As if singing this little ditty IN CHINESE wasn’t bad enough, we– parents and toddlers– were also expected to act it out. (A side point though, before you disparage the Chinese for the questionable lyrics in this popular children’s song: “Three Blind Mice,” anyone? Yeah. Exactly.)
Anyway, my problem wasn’t really singing the song. Or even pretending to be an earless/tailless tiger on the run. It was having to pantomime the song while trying remember the words IN CHINESE. (Have I mentioned that I SUCK at learning foreign languages?) Why did Jacob’s language education require me to use a part of my brain that I had quite happily retired back in the early 1990s?

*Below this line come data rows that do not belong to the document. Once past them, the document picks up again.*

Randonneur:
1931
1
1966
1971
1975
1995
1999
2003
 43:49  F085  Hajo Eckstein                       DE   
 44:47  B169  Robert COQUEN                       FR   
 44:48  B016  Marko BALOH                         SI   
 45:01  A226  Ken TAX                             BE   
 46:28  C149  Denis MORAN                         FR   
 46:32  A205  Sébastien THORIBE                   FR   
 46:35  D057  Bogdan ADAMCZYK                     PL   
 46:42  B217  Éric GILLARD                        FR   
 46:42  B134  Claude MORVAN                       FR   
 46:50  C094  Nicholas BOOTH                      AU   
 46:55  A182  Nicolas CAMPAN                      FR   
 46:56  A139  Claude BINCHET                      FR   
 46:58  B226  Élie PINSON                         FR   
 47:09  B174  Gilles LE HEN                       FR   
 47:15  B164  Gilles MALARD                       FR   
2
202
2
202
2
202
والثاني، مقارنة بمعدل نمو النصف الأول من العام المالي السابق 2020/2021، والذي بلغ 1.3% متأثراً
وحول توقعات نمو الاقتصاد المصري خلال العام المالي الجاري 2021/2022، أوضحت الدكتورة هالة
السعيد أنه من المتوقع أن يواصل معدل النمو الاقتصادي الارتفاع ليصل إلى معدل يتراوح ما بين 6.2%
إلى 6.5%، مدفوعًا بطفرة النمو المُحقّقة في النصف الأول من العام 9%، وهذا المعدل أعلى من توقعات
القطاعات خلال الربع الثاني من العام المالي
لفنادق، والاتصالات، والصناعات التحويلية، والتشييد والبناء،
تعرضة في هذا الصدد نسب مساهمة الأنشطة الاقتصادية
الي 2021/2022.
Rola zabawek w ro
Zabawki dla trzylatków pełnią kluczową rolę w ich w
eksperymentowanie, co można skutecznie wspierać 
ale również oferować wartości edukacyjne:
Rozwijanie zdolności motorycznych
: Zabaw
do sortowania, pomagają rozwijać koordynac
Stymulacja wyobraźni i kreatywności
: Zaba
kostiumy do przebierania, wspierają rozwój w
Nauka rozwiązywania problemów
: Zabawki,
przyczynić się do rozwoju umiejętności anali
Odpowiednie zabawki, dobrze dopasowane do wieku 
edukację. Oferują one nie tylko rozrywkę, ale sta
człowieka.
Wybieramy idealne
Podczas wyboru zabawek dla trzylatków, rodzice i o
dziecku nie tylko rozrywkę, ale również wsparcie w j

Anyway, I stuck it out because Jacob was (inexplicably) quite enthusiastic about Chinese playgroup, at least at first. And I was fascinated by this. What was his angle on the whole thing? He wanted to be there. Yet, once there, he became a selective mute. He never humored the teacher by repeating the Chinese words for colors or fruits or numbers or animals. In fact, Jacob only ever uttered one word in Chinese. At the end of each class, the teacher would hand out little wrapped packages of crackers. Knowing what he had to do to get one, Jacob would see the teacher approaching and immediately belt out “BINGAN!” (Hey, everybody has their price.) Anyway, after too many months, Chinese playgroup finally disbanded.
And then, about six months later, there were the French lessons. Still reeling from the loss of Chinese playgroup (Must. Refrain. From. Commentary.), Dan and the father of one of Jacob’s playmates cooked up a new plan. They would hire a local college kid to teach the children French. Two candidates were interviewed. The person who “won” the job was a tall, extremely affable 19-year-old Belgium guy. Once through the door, he would spend an hour chasing Jacob and his playmate around the living room, cajoling them into counting in French and playing a French version of red light-green light. Occasionally, the kids threw him a bone and actually said something in French. The rest of the time, someone was having a meltdown, someone was needing an urgent trip to the potty, someone was begging Monsieur to fly them around like an airplane, someone was throwing toys all over the floor. At the time, I was very pregnant with Emma. Which is shorthand for saying that I watched this drama unfold while sitting across the room on the couch, glassy-eyed, and mindlessly snacking on something. I should have felt guilty about this. I didn’t. Funny thing, though. After two or three lessons Monsieur suddenly became too busy to return. Ever. (I suspect he’s hiding somewhere in Belgium. Twitching.)
But don’t worry. Dan hasn’t given up. More language schemes are already in the works. Next stop: Spanish. Or (who knows?) maybe some ancient Urdu.
I am reading your blog (selectively skipping some portions) to my children as bedtime stories. They enjoy it and like to ask me whether they were like the kids in the story. They thought it was hysterical to hear Jacob yelling “BINGAN!” at the teacher. You deserve bonus points for learning the Two Tigers song – not easy!
Thanks, Amy! I thought of you often in Chinese playgroup and have come to the conclusion that anyone who is able to speak Chinese is simply brilliant. (Great that your kids are learning it so organically!)